- Task to complete -
From the line with "Rendered at 2001 by 1125 pixels." to the line with "Identify the document", retype every line exactly, including those two, and leave out the rest of the data below.

- Information provided -
-*-

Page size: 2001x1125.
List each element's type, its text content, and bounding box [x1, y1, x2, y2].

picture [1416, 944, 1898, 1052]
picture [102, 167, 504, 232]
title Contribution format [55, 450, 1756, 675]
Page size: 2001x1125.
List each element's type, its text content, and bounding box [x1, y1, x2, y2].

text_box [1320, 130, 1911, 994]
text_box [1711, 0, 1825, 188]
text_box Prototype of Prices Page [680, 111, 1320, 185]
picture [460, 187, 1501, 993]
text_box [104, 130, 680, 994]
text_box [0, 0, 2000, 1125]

-*-

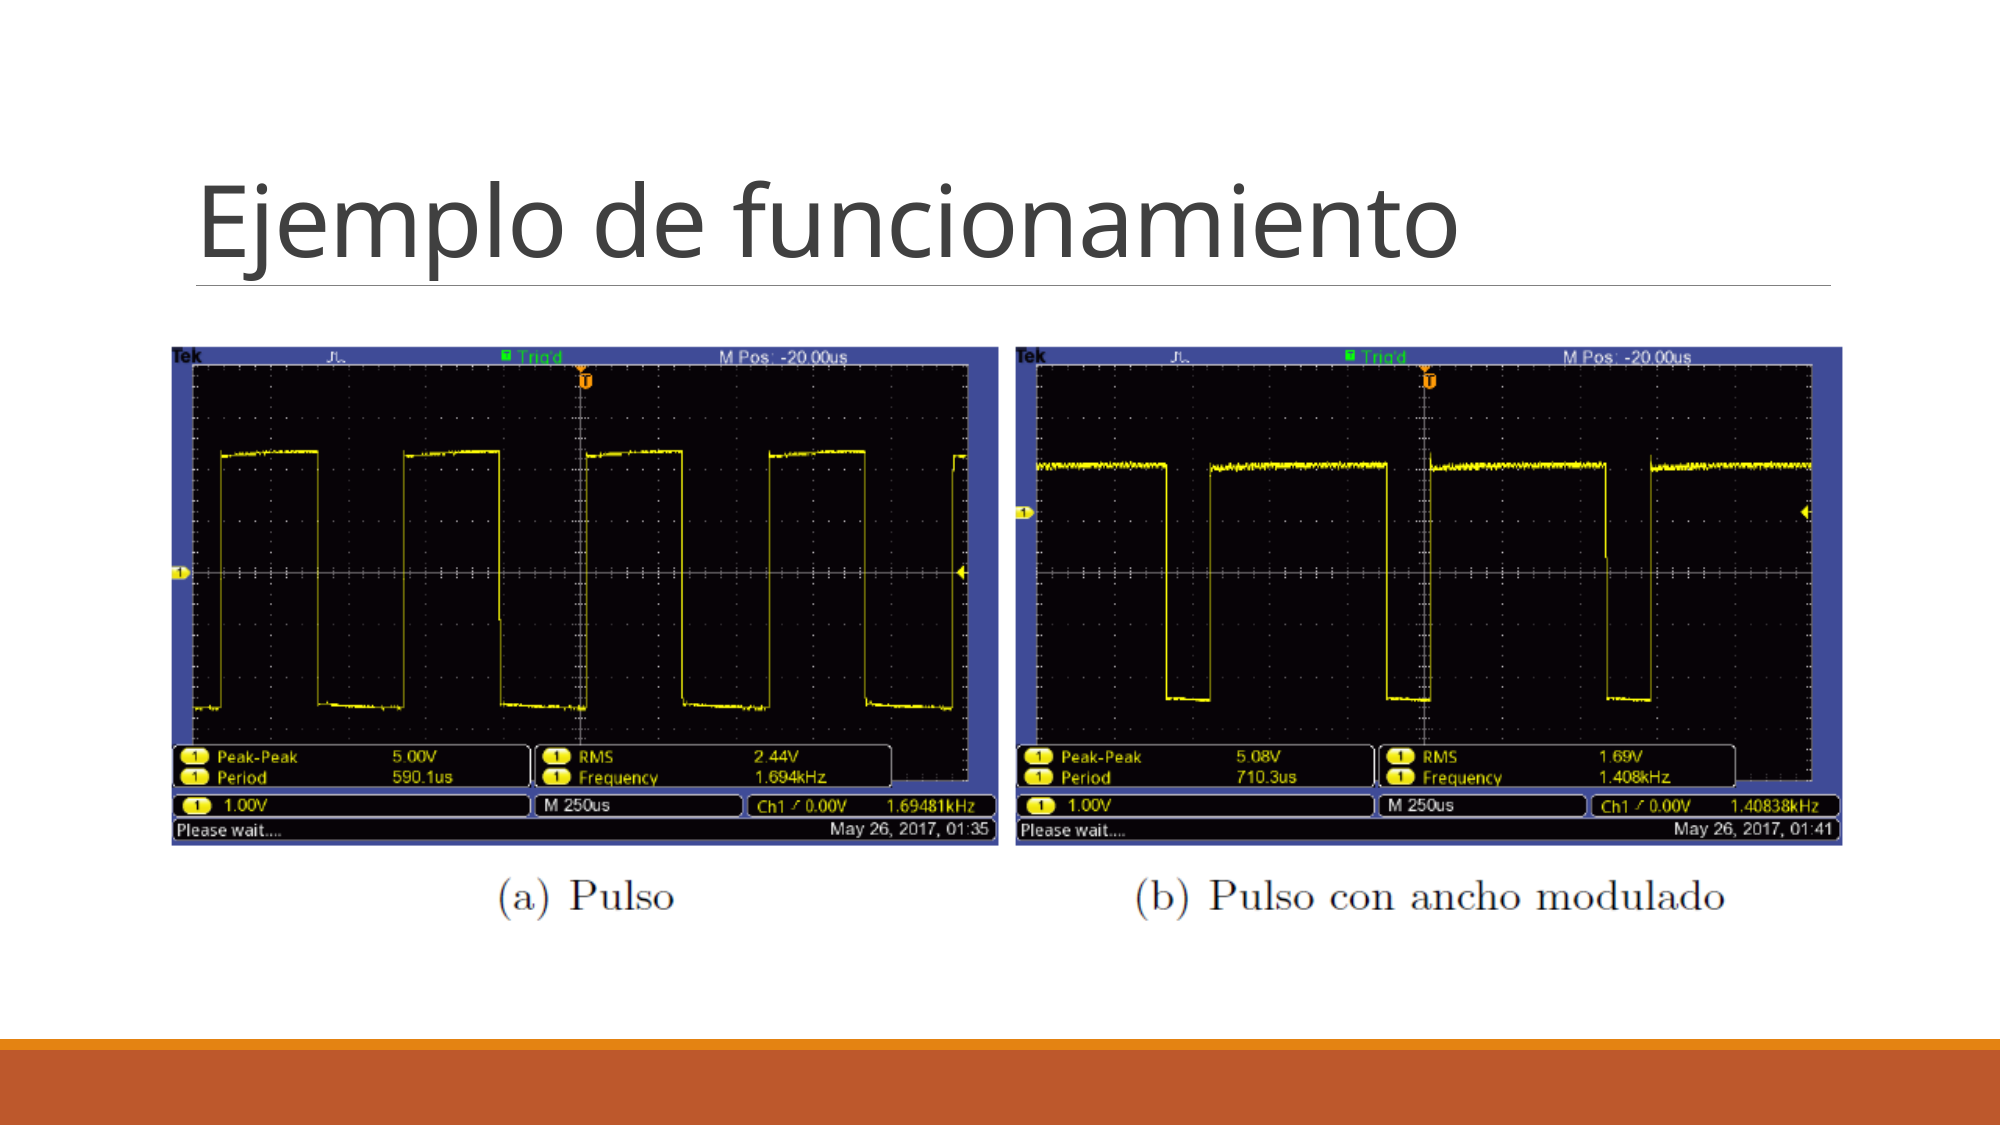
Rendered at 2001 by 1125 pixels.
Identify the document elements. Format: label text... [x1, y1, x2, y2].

-*-

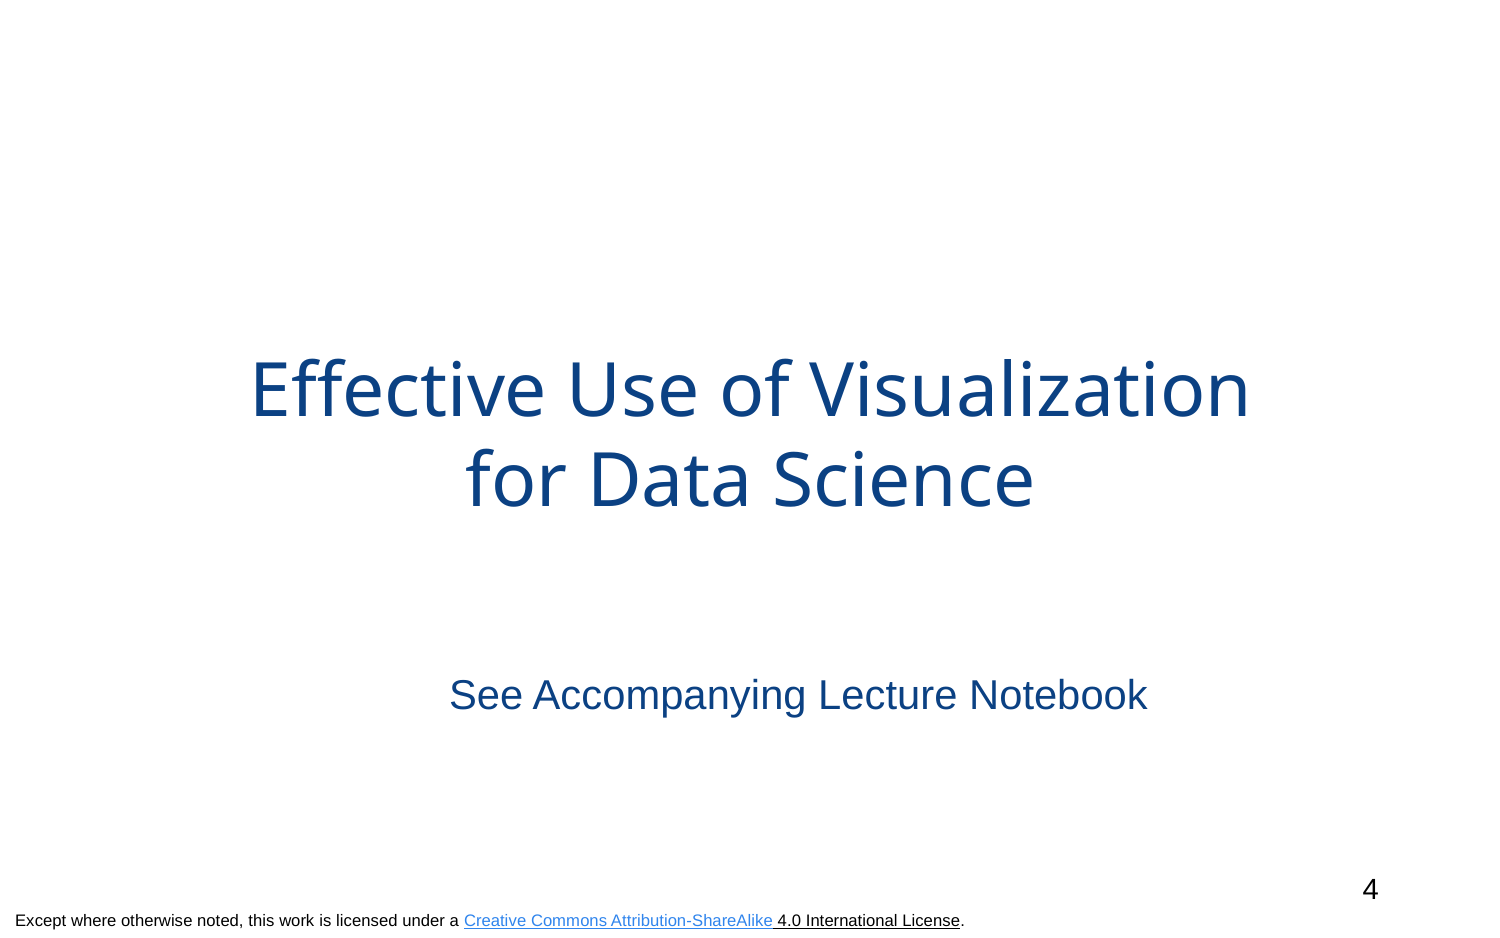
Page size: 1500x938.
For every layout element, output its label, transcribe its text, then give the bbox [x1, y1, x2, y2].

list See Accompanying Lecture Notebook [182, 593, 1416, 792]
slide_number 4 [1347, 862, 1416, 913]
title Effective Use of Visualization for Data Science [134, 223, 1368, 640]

-*-

- Task output -
Rendered at 2001 by 1125 pixels.
Identify the document elements. Format: label text... [x1, y1, x2, y2].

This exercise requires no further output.